Understanding Apache Kafka for Beginners
- June 5, 2018
- 0
Initially developed in January 2011 by LinkedIn, Apache Kafka is now officially owned by the Apache Software Foundation, whose latest release occurred quite recently in 28th March 2018. It is an open source stream-processing software platform which is written in Java and Scala. Its main aim is to provide a high-throughput, unified, and low-latency software platform so as to tackle the real-time data feeds. It has gained huge popularity lately that not only LinkedIn but also lots of other companies have gained trust over it and use this technology with confidence. This is because a list of benefits it offers.
Understanding Apache Kafka
Kafka is a distributed messaging system which is based on publish-subscribe method and is fast, durable, and scalable. It maintains message-feeds in different streams called topics. The job of producers is to write new data to topics and the consumers are supposed to read those created data from topics. Since it is a distributed system, the topics are divided and replicated across multiple nodes. Whatever data has been written on topics may be read by one or more users depending on the type of subscription they have.
The developers use the messages that are nothing but byte arrays. In order to store an object in any format, be it JSON, String, and Avro. a key could be attached to each message ensuring that all the messages will arrive to the same partition if the keys find the exact match.
In a consumer group, each customer will read messages that belong to a unique subset of partitions to which they are subscribed. Apache Kafka treats each topic partition as a separate log. Each message contained in a partition is assigned a unique offset. Kafka keeps track of all the messages for a set amount of time irrespective of them being read or not. The customers are supposed to track their location through each log. Apache Kafka is capable to handle bulk of consumers and hold their large amount of data.
It can be well explained using a real-time example. So, let’s take an example of an online game of multiple users where virtually the players fight/compete with each other to get rewards. It is common for the players to exchange game items and money. Hence, the game developers have to write code in such a way that the users never get the chance to cheat.
Suppose the trade amount is substantially higher than average and the IP that is used to login is different than the IP being used in the last 20 games, it would then be flagged within no time. Other than just flagging in real-time, the data needs to be loaded to Apache Hadoop where the data scientists would be using it to train and test the new algorithms.
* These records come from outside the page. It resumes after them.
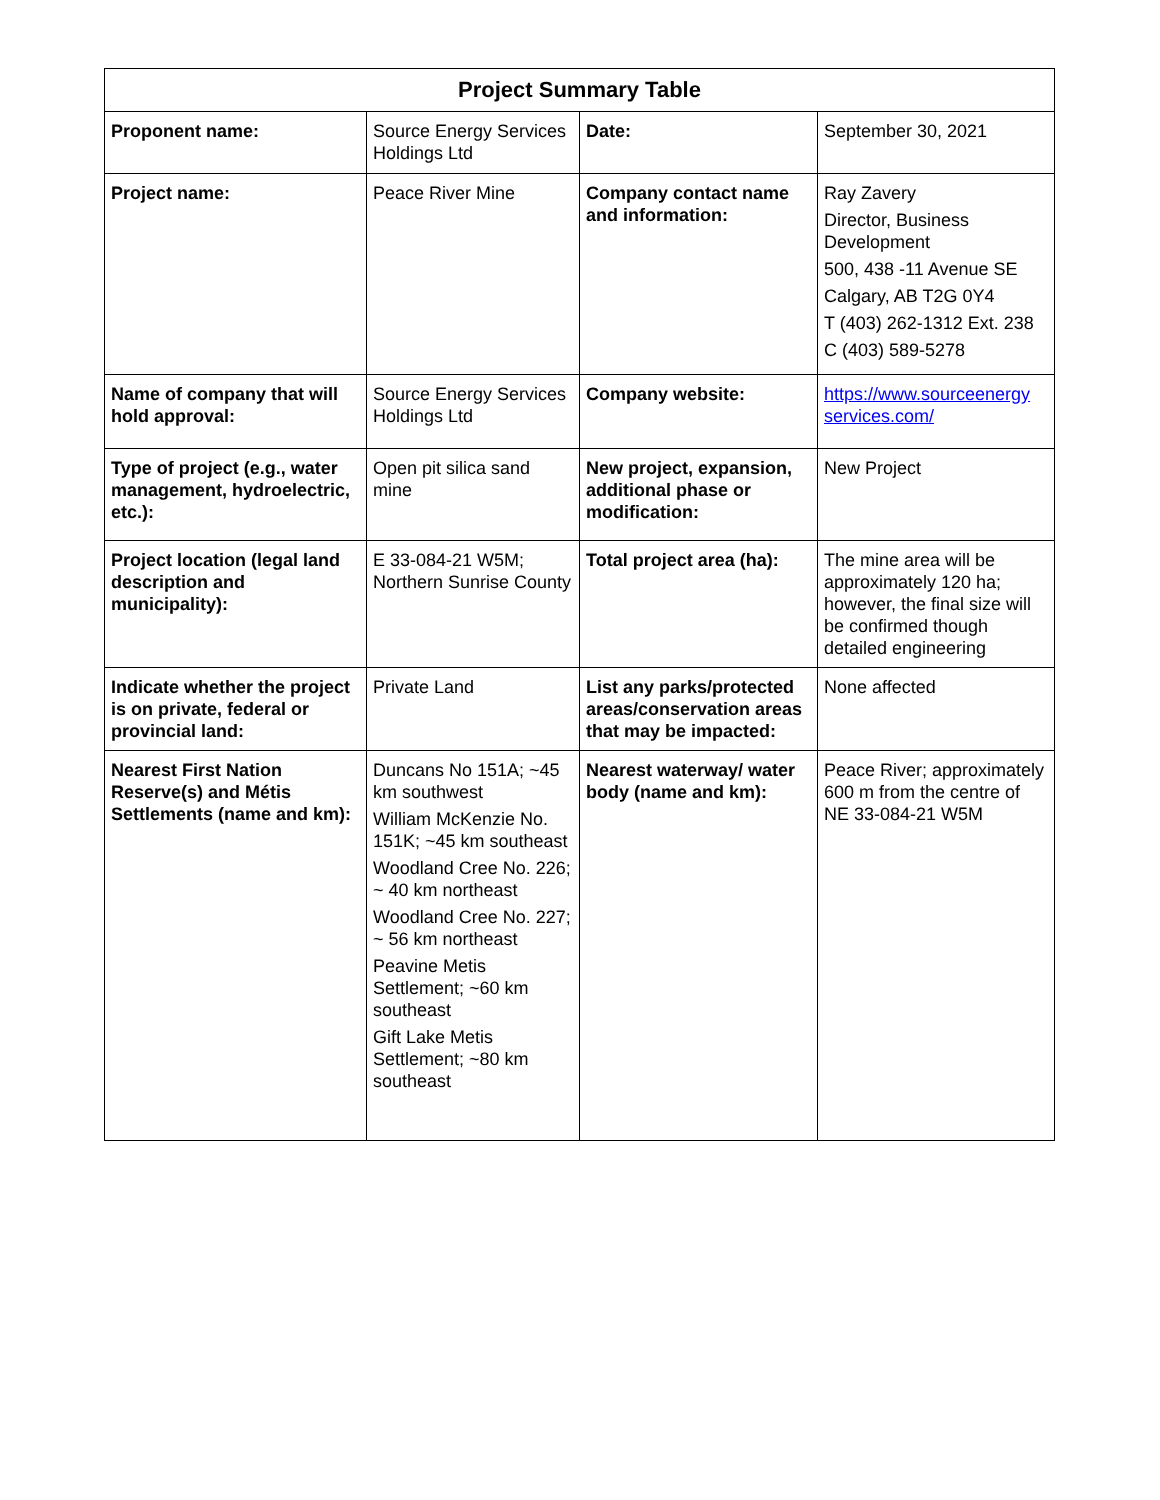| Project Summary Table | | | |
| --- | --- | --- | --- |
| Proponent name: | Source Energy Services Holdings Ltd | Date: | September 30, 2021 |
| Project name: | Peace River Mine | Company contact name and information: | Ray Zavery Director, Business Development 500, 438 -11 Avenue SE Calgary, AB T2G 0Y4 T (403) 262-1312 Ext. 238 C (403) 589-5278 |
| Name of company that will hold approval: | Source Energy Services Holdings Ltd | Company website: | https://www.sourceenergy services.com/ |
| Type of project (e.g., water management, hydroelectric, etc.): | Open pit silica sand mine | New project, expansion, additional phase or modification: | New Project |
| Project location (legal land description and municipality): | E 33-084-21 W5M; Northern Sunrise County | Total project area (ha): | The mine area will be approximately 120 ha; however, the final size will be confirmed though detailed engineering |
| Indicate whether the project is on private, federal or provincial land: | Private Land | List any parks/protected areas/conservation areas that may be impacted: | None affected |
| Nearest First Nation Reserve(s) and Métis Settlements (name and km): | Duncans No 151A; ~45 km southwest William McKenzie No. 151K; ~45 km southeast Woodland Cree No. 226; ~ 40 km northeast Woodland Cree No. 227; ~ 56 km northeast Peavine Metis Settlement; ~60 km southeast Gift Lake Metis Settlement; ~80 km southeast | Nearest waterway/ water body (name and km): | Peace River; approximately 600 m from the centre of NE 33-084-21 W5M |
In real-time flagging, the decision and actions need to be real quick, and that could be effectively achieved if the data is being cached on the game server’s memory for most active players. The system keeps multi-servers for games and the data set has the last 20 logins plus last 20 trades for each user can be well fitted in the memory if the partition is done between these servers.
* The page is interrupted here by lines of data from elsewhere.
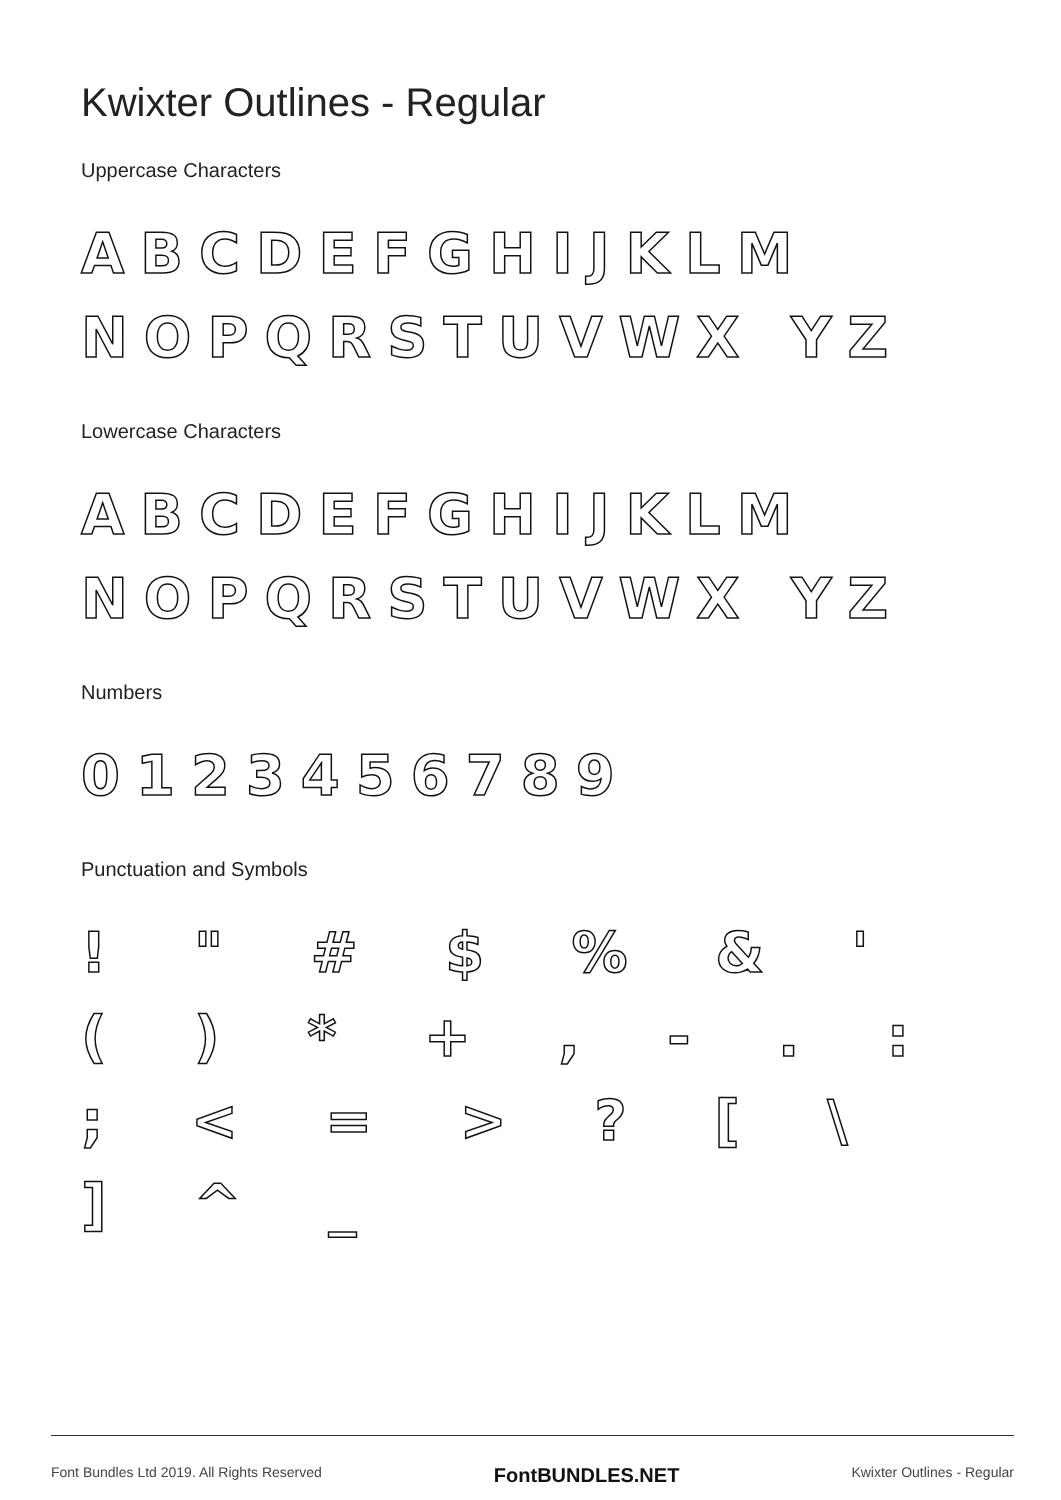Kwixter Outlines - Regular
Uppercase Characters
ABCDEFGHIJKLM NOPQRSTUVWX YZ
Lowercase Characters
ABCDEFGHIJKLM NOPQRSTUVWX YZ
Numbers
0123456789
Punctuation and Symbols
! " # $ % & ' ( ) * + , - . : ; < = > ? [ \ ] ^ _
Font Bundles Ltd 2019. All Rights Reserved FontBUNDLES.NET Kwixter Outlines - Regular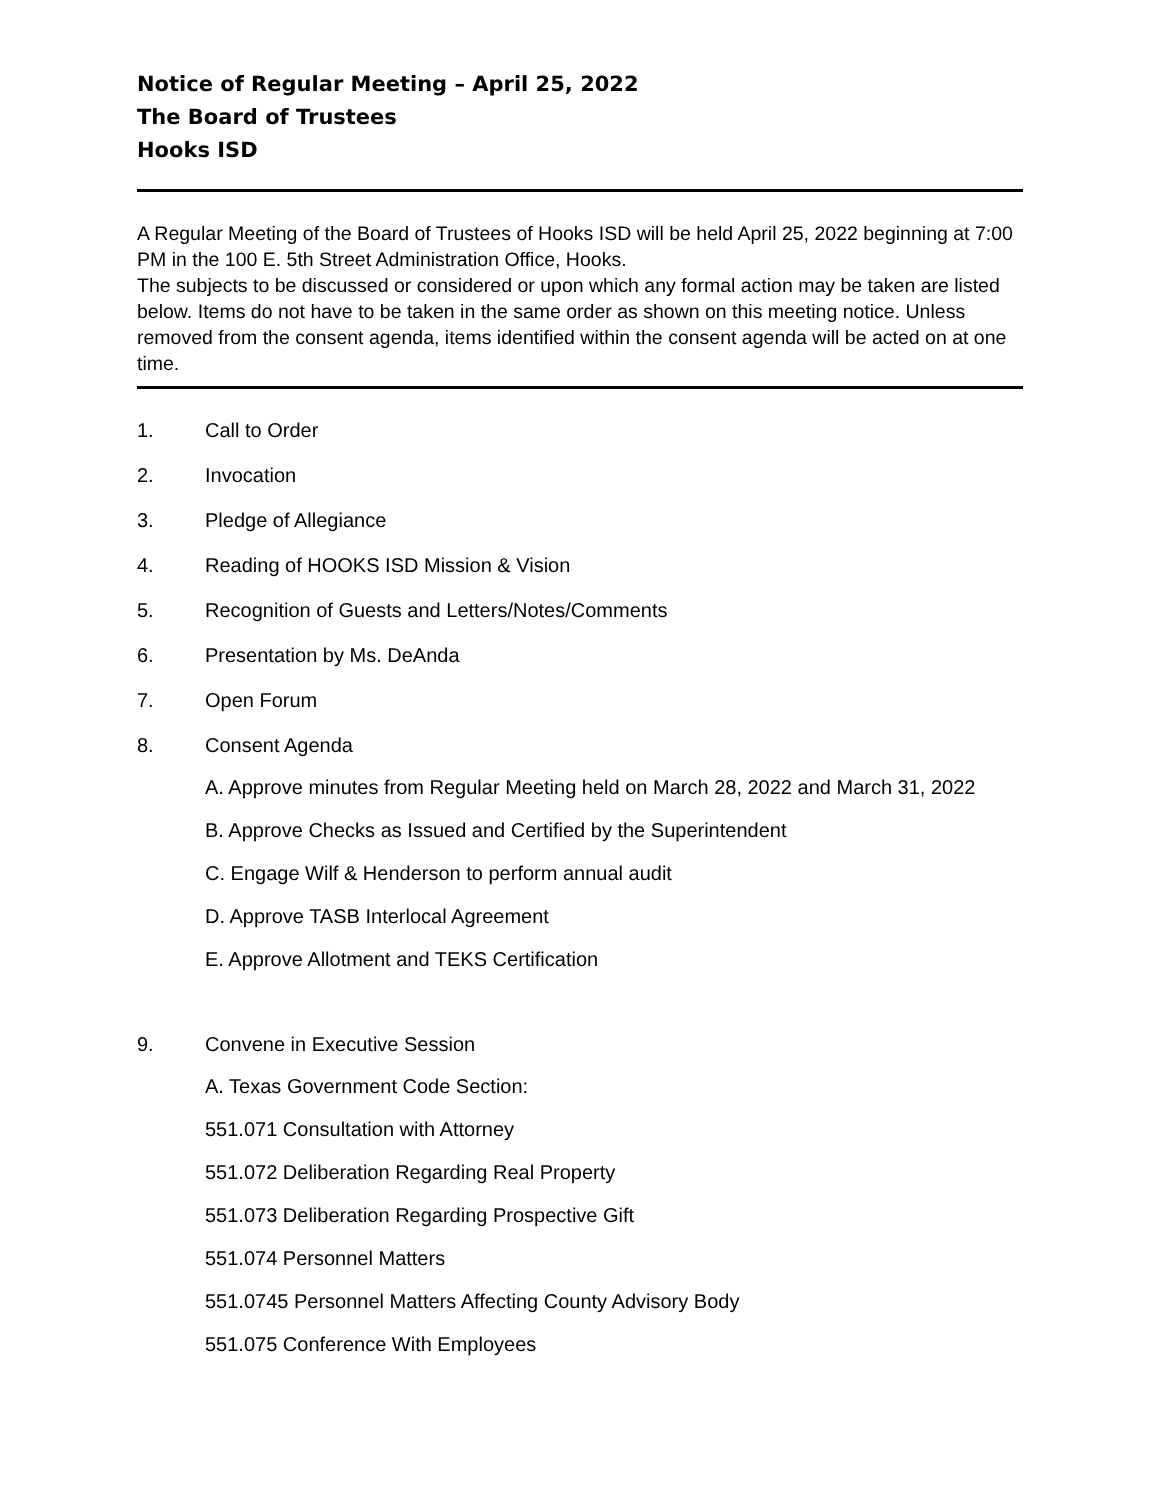Notice of Regular Meeting – April 25, 2022
The Board of Trustees
Hooks ISD
A Regular Meeting of the Board of Trustees of Hooks ISD will be held April 25, 2022 beginning at 7:00 PM in the 100 E. 5th Street Administration Office, Hooks.
The subjects to be discussed or considered or upon which any formal action may be taken are listed below. Items do not have to be taken in the same order as shown on this meeting notice. Unless removed from the consent agenda, items identified within the consent agenda will be acted on at one time.
1. Call to Order
2. Invocation
3. Pledge of Allegiance
4. Reading of HOOKS ISD Mission & Vision
5. Recognition of Guests and Letters/Notes/Comments
6. Presentation by Ms. DeAnda
7. Open Forum
8. Consent Agenda
A. Approve minutes from Regular Meeting held on March 28, 2022 and March 31, 2022
B. Approve Checks as Issued and Certified by the Superintendent
C. Engage Wilf & Henderson to perform annual audit
D. Approve TASB Interlocal Agreement
E. Approve Allotment and TEKS Certification
9. Convene in Executive Session
A. Texas Government Code Section:
551.071 Consultation with Attorney
551.072 Deliberation Regarding Real Property
551.073 Deliberation Regarding Prospective Gift
551.074 Personnel Matters
551.0745 Personnel Matters Affecting County Advisory Body
551.075 Conference With Employees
The game servers have two roles to perform – accept and propagate user actions in real-time, and flag the suspicious events. In the latter case, a complete history of trade events that occurred for each user needs to be resided in the memory of a single server. The server that tends to accept the current actions of users may not be having his trade history, and so, there comes a requirement of passing the messages between the servers. In that case, Kafka is being used.
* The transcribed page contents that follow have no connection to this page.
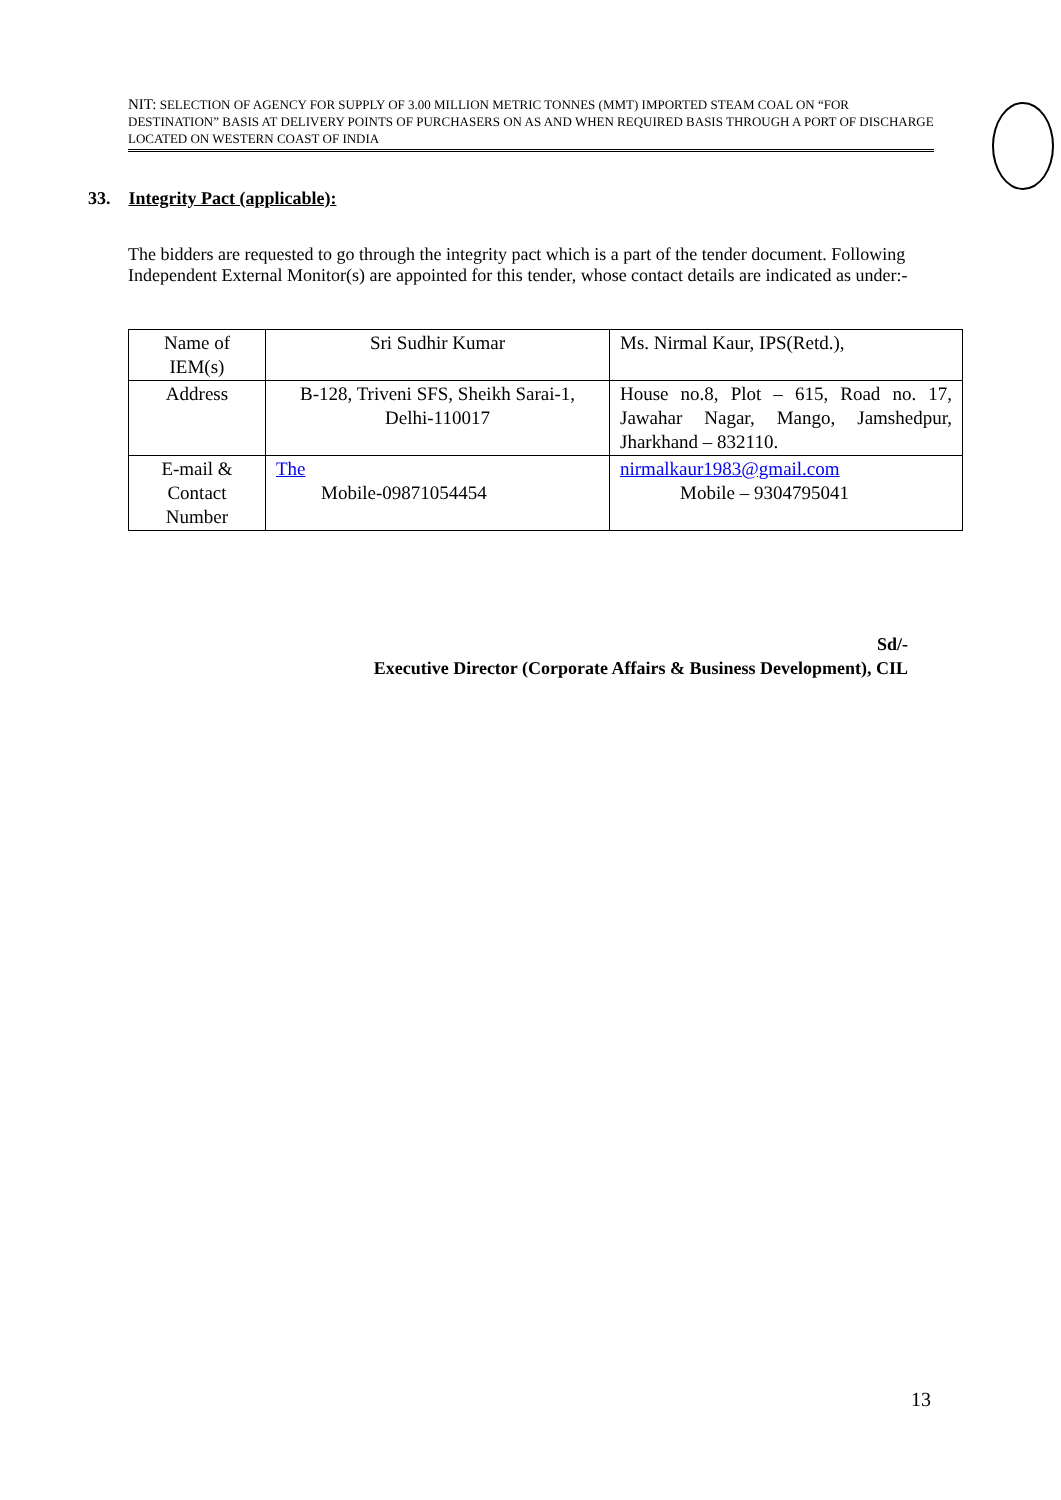NIT: SELECTION OF AGENCY FOR SUPPLY OF 3.00 MILLION METRIC TONNES (MMT) IMPORTED STEAM COAL ON “FOR DESTINATION” BASIS AT DELIVERY POINTS OF PURCHASERS ON AS AND WHEN REQUIRED BASIS THROUGH A PORT OF DISCHARGE LOCATED ON WESTERN COAST OF INDIA
33. Integrity Pact (applicable):
The bidders are requested to go through the integrity pact which is a part of the tender document. Following Independent External Monitor(s) are appointed for this tender, whose contact details are indicated as under:-
| Name of IEM(s) | Sri Sudhir Kumar | Ms. Nirmal Kaur, IPS(Retd.), |
| Address | B-128, Triveni SFS, Sheikh Sarai-1, Delhi-110017 | House no.8, Plot – 615, Road no. 17, Jawahar Nagar, Mango, Jamshedpur, Jharkhand – 832110. |
| E-mail & Contact Number | The Mobile-09871054454 | nirmalkaur1983@gmail.com Mobile – 9304795041 |
Sd/-
Executive Director (Corporate Affairs & Business Development), CIL
13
Kafka has all the required features that one would require to handle bulk of consumers – data partitioning, scalability, low latency, and the capability to tackle diverse consumers. It was initially developed to make data ingest to Hadoop. If there are countless sources and destinations to involve, it becomes unmanageable to write a separate data pipeline for each source and destination pair. Apache Kafka helped LinkedIn a lot to standardize the data pipelines, thereby allowing to get information out of each system one time and into each system one time. This substantially reduces the pipeline complexity and cost.